Startup incubators are usually non-profit organizations, which are usually run by both public and private entities. Business incubation is a means of meeting a variety of economic policy needs, which include job creation, fostering a community’s entrepreneurial climate, technology commercialization, diversifying local economies, building or accelerating growth of local industry clusters, business creation and retention, encouraging women or minority entrepreneurship, identifying potential spin-in or spin-out business opportunities, or community revitalization. Incubators are often associated with universities, and some business schools allow their students and alumni to take part in these programs. There are several other incubators, however, that are formed by governments, social groups, startup organizations or successful entrepreneurs.

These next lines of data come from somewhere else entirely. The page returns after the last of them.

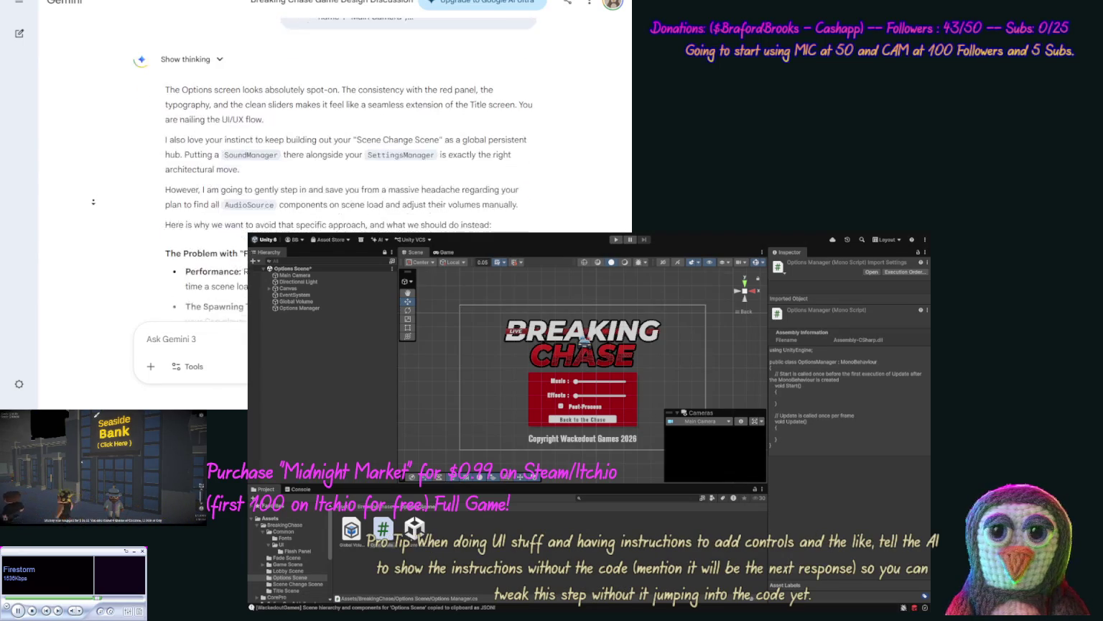
{"action": "scroll", "coordinate": [96, 205], "scroll_direction": "down", "scroll_amount": 1}
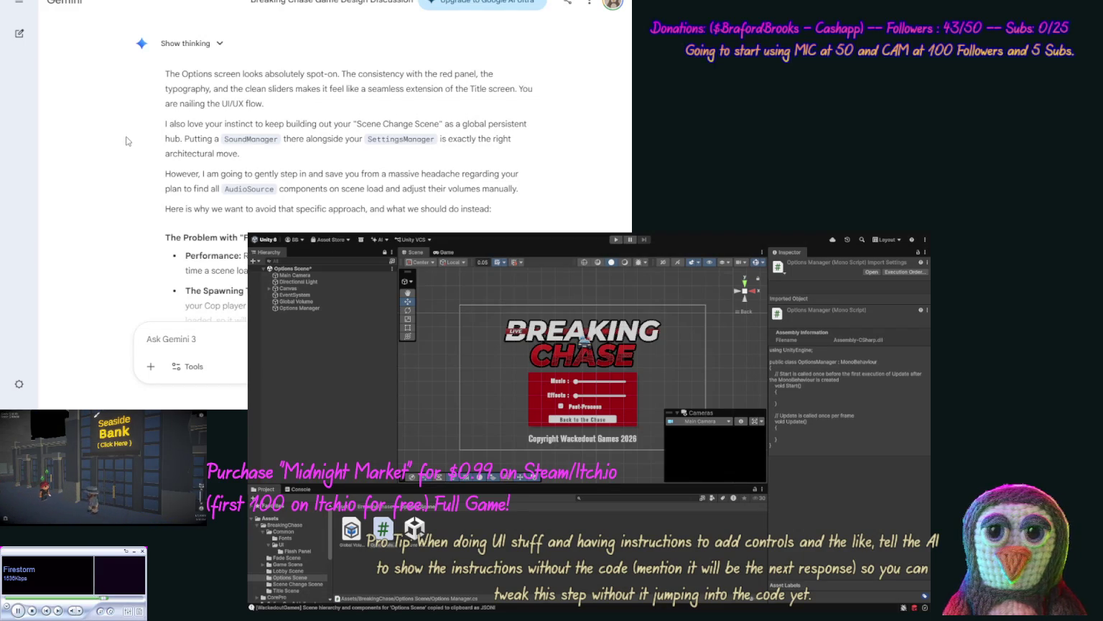
{"action": "scroll", "coordinate": [127, 159], "scroll_direction": "down", "scroll_amount": 1}
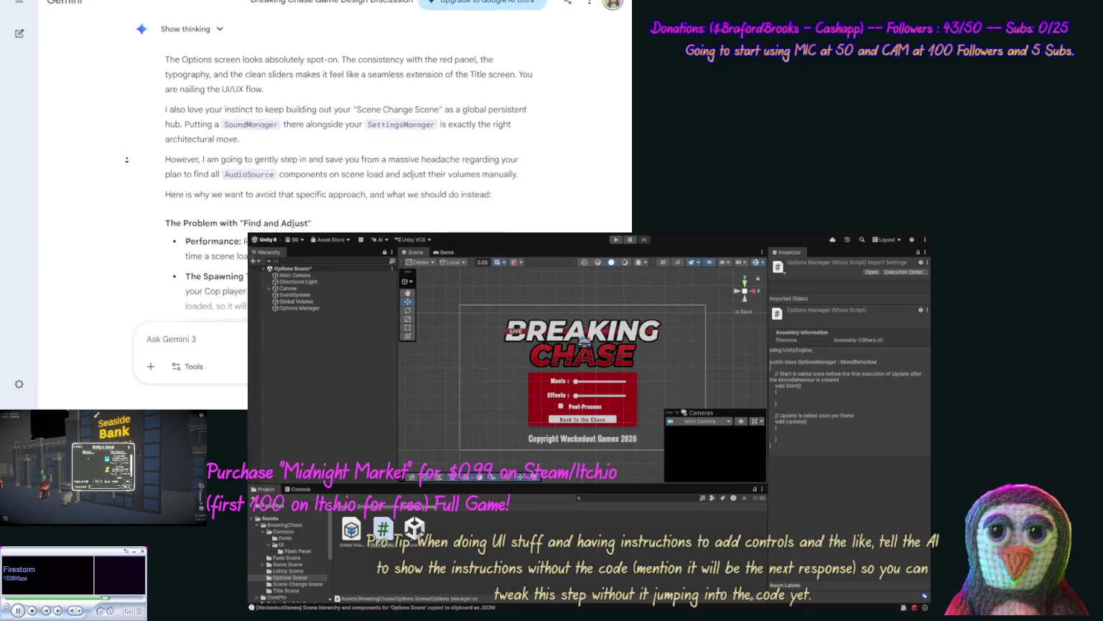
{"action": "scroll", "coordinate": [126, 160], "scroll_direction": "down", "scroll_amount": 2}
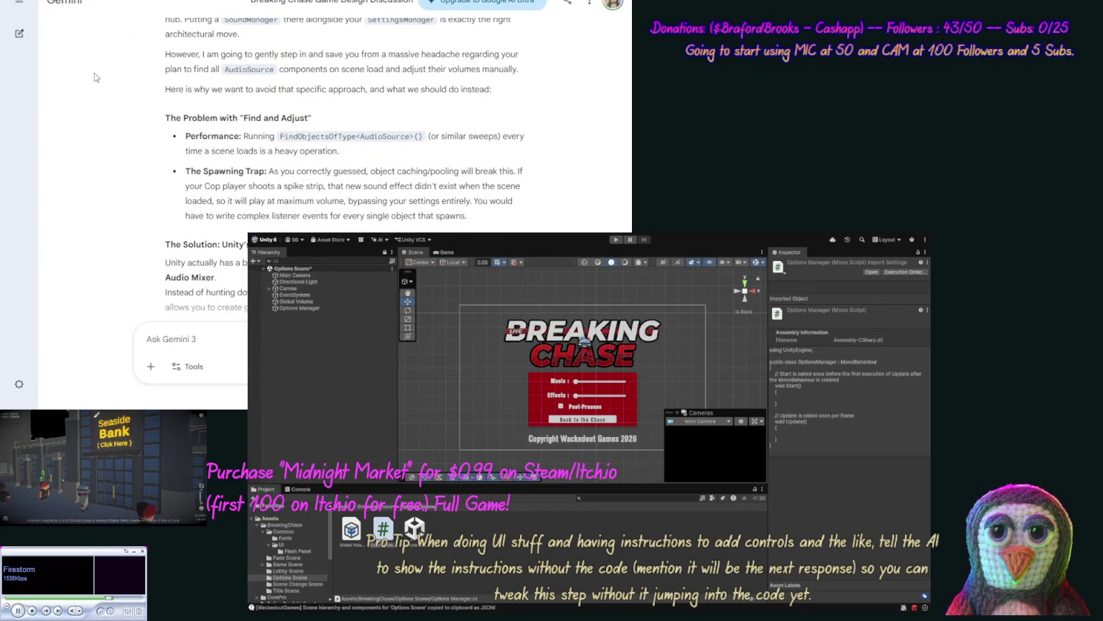
{"action": "scroll", "coordinate": [121, 127], "scroll_direction": "down", "scroll_amount": 5}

Unlike many business assistance programs, business incubators do not serve all companies. Entrepreneurs who wish to enter a business incubation program must apply for admission. Acceptance criteria vary from program to program, but in general only those with feasible business ideas and a workable business plan are admitted.
The amount of time a company spends in an incubation program can vary widely depending on a number of factors, including the type of business and the level of business expertise of the entrepreneur. Life science and other firms with long research and development cycles require more time in an incubation program than manufacturing or service companies that can immediately produce and bring a product or service to market. On an average, incubator clients spend thirty three months in a program. Many incubation programs set graduation requirements by development benchmarks, such as company revenues or staffing levels, rather than time.
Although most incubators offer their clients office space and shared administrative services, the heart of a true business incubation program is the services it provides to startup companies. The most common services provided by business incubators entail the following:-
- Help with business fundamentals
- Provide financial management assistance
- Facilitate access to bank loans, loan funds and guarantee programs
- Furnish networking opportunities and marketing assistance for the startup
- Equip with comprehensive business training programs
- Help in establishing connections with strategic partners, angel investors and venture capitalists
- Advisory boards and mentors and management team identification
- Intellectual property management and legal counsel
- Help with regulatory compliance and business etiquette
- Render commercialization assistance
Some of the top startup incubators in India are AngelPrime, Indiavest, Srijavan Capital, Veddis Ventures, UnLtd India, and Villgro. There is a dearth of incubators in India and to fill this gap, the government is trying to engage private organizations for providing mentorship facilities to entrepreneurs. There is a need to provide sector-specific services to startups. Catering to these needs in a streamlined manner is a major challenge which incubators face. Incubators thus play a pivotal role in fostering a self-sustained economy.